Last week, Icahn and Southeastern Asset Management, the second-largest Dell shareholder, released a proposal for Dell to pay a special dividend of $12 per share, either in cash or in new shares. Under that plan, Icahn and Southeastern would seek to build a group holding about one-third of Dell's current shares to take the new shares, with the subsequent dilution giving that group a two-thirds stake in the company.
The special committee of Dell's board overseeing its proposed sale to a group led by private-equity firm Silver Lake Partners and Michael Dell, however, seemed more confused than convinced by Icahn's plan.

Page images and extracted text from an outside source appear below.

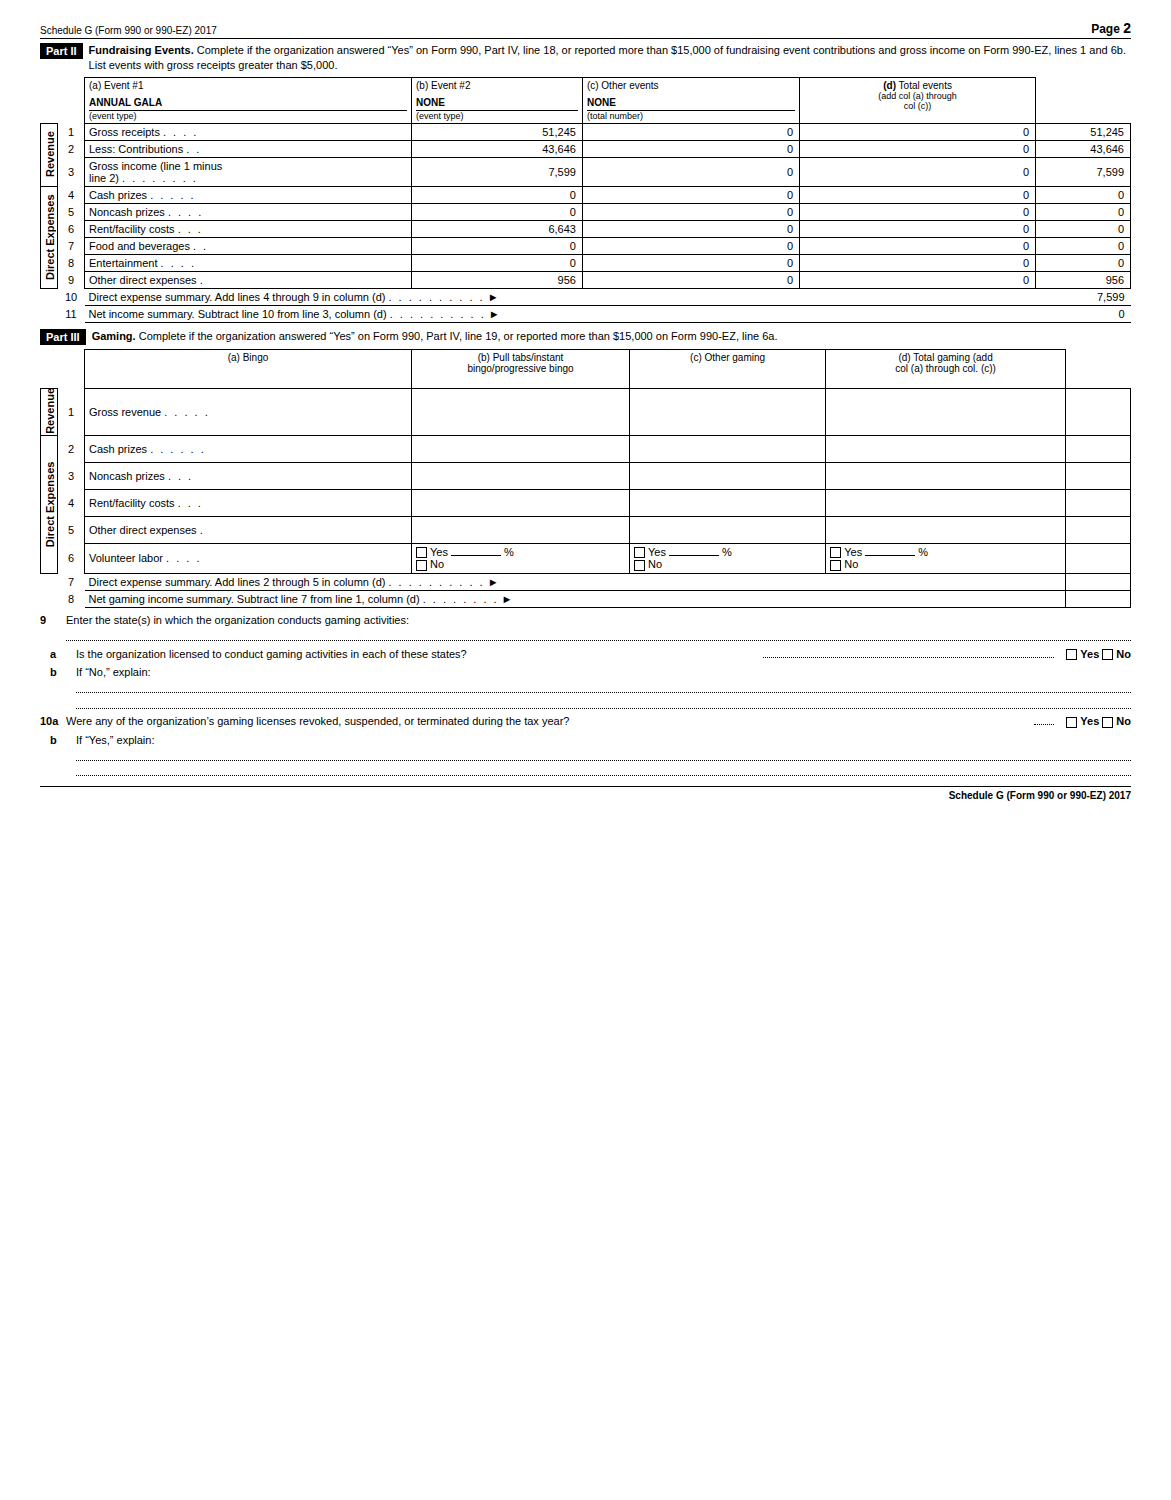Schedule G (Form 990 or 990-EZ) 2017
Page 2
Part II
Fundraising Events. Complete if the organization answered “Yes” on Form 990, Part IV, line 18, or reported more than $15,000 of fundraising event contributions and gross income on Form 990-EZ, lines 1 and 6b. List events with gross receipts greater than $5,000.
| | | (a) Event #1 ANNUAL GALA (event type) | (b) Event #2 NONE (event type) | (c) Other events NONE (total number) | (d) Total events (add col (a) through col (c)) |
| Revenue | 1 | Gross receipts . . . . | 51,245 | 0 | 0 | 51,245 |
| 2 | Less: Contributions . . | 43,646 | 0 | 0 | 43,646 |
| 3 | Gross income (line 1 minus line 2) . . . . . . . . | 7,599 | 0 | 0 | 7,599 |
| Direct Expenses | 4 | Cash prizes . . . . . | 0 | 0 | 0 | 0 |
| 5 | Noncash prizes . . . . | 0 | 0 | 0 | 0 |
| 6 | Rent/facility costs . . . | 6,643 | 0 | 0 | 0 |
| 7 | Food and beverages . . | 0 | 0 | 0 | 0 |
| 8 | Entertainment . . . . | 0 | 0 | 0 | 0 |
| 9 | Other direct expenses . | 956 | 0 | 0 | 956 |
| | 10 | Direct expense summary. Add lines 4 through 9 in column (d) . . . . . . . . . . ► | 7,599 |
| | 11 | Net income summary. Subtract line 10 from line 3, column (d) . . . . . . . . . . ► | 0 |
Part III
Gaming. Complete if the organization answered “Yes” on Form 990, Part IV, line 19, or reported more than $15,000 on Form 990-EZ, line 6a.
| | | (a) Bingo | (b) Pull tabs/instant bingo/progressive bingo | (c) Other gaming | (d) Total gaming (add col (a) through col. (c)) |
| Revenue | 1 | Gross revenue . . . . . | | | | |
| Direct Expenses | 2 | Cash prizes . . . . . . | | | | |
| 3 | Noncash prizes . . . | | | | |
| 4 | Rent/facility costs . . . | | | | |
| 5 | Other direct expenses . | | | | |
| 6 | Volunteer labor . . . . | Yes % No | Yes % No | Yes % No | |
| | 7 | Direct expense summary. Add lines 2 through 5 in column (d) . . . . . . . . . . ► | |
| | 8 | Net gaming income summary. Subtract line 7 from line 1, column (d) . . . . . . . . ► | |
9
Enter the state(s) in which the organization conducts gaming activities:
a
Is the organization licensed to conduct gaming activities in each of these states?
Yes No
b
If “No,” explain:
10a
Were any of the organization’s gaming licenses revoked, suspended, or terminated during the tax year?
Yes No
b
If “Yes,” explain:
Schedule G (Form 990 or 990-EZ) 2017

"It is not clear to us whether you intend to formulate your transaction as an actual acquisition proposal that the board could evaluate and potentially endorse or accept or rather to propose it as an alternative that the board could consider in the event the pending sale to Silver Lake and Michael Dell is not approved," the committee wrote.
The committee also expressed reservations about Icahn's plan to finance the dividends with Dell's existing cash holdings and the sale of its accounts receivable, worrying that those moves would reduce its future cash flow.
Icahn and Southeastern appear unlikely to be deterred, however: In their proposal last week, they blasted the Silver Lake deal, which offers $13.65 per share in cash to take Dell private, as "the great giveaway" and the board itself, and threatened legal action against the company.